CHI HA PROTETTO I PRETI PEDOFILI?

di Mario di Carlo (*)

Cifre astronomiche per il risarcimento dei danni alle vittime hanno determinato l’amministrazione controllata dal tribunale in diverse diocesi degli USA. Vicende simili hanno toccato l’Austria, il Belgio, il Brasile, la Croazia, la Francia, la Gran Bretagna, l’Irlanda e l’Italia *

http://www.italialaica.it/cgi-bin/news/view.pl?id=007435

Da Critica liberale n. 138

Da oltre un decennio i casi di pedofilia da parte di sacerdoti attirano l’attenzione e le censure dei media, della magistratura e della società civile. Negli Stati Uniti d’America il fenomeno ha assunto dimensioni talmente rilevanti (1 ) da richiedere prese di posizione ufficiali dell’allora Pontefice Giovanni Paolo II, una commissione di inchiesta ordinata dalla Conferenza dei Vescovi Cattolici e soprattutto cifre astronomiche per il risarcimento dei danni, che hanno portato all’amministrazione controllata dal tribunale (un istituto simile al fallimento) diverse diocesi. Vicende simili hanno toccato l’Austria, il Belgio, il Brasile, la Croazia, la Francia, la Gran Bretagna, l’Irlanda e l’Italia.(2)

Nel 2001 la Lettera apostolica Sacramentorum sancitatis tutela (a firma Giovanni Paolo II) e l’Epistola De delictis gravioribus (a firma Joseph Ratzinger) si occupano dei delitti canonici da attribuire alla cognizione della Congregazione per la dottrina della fede e tra questi dei delitti «contro la santità del sacramento della Penitenza» compresa l’«istigazione, profittando della circostanza della confessione, a peccare contro il sesto comandamento del Decalogo [non commettere atti impuri, ndr], se finalizzata a compiere peccato con lo stesso confessore» e dei delitti «contro la morale, cioè: delitto contro il sesto comandamento del Decalogo commesso da componente del clero con persona d’età inferiore ai diciotto anni». In questi documenti si fa riferimento alla Instructio Crimen sollicitationis emanata nel 1962 dal Sant’Uffizio presieduto dall’allora Pontefice Giovanni XXIII coadiuvato dal Prefetto card. Alfredo Ottaviani.

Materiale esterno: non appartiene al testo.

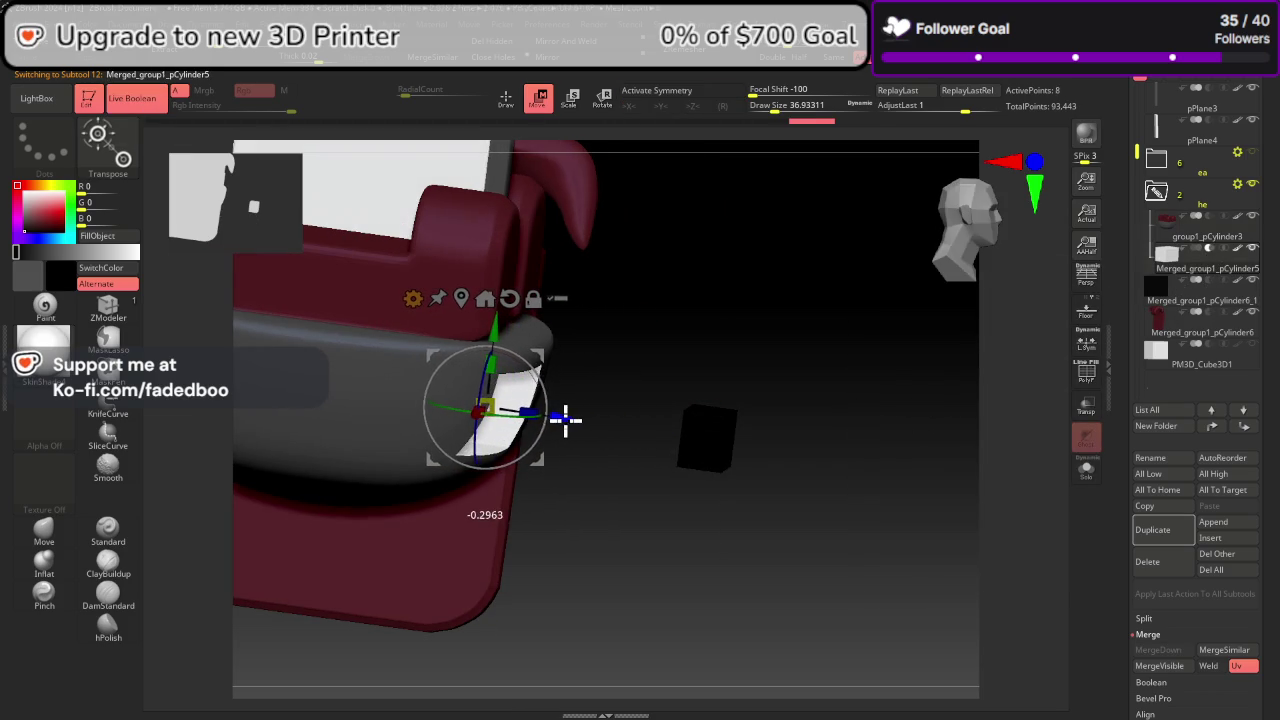
pyautogui.moveTo(691, 527); pyautogui.dragTo(651, 509)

Tale documento era rimasto sino ad allora segreto essendo per sua espressa disposizione «da custodire accuratamente nell’archivio segreto della curia come regolamento interno da non pubblicare né da ampliare con note di commento». Negli Stati Uniti si ottenne che l’Instructio fosse prodotta in giudizio ed in questo modo si è venuti a conoscenza del documento che pubblichiamo di seguito , in estratto, nella traduzione di Gennaro Lopez, professore di Lingua latina presso l’Università di RomaTre. [su Italialaica nella rubrica I Documenti, ndr]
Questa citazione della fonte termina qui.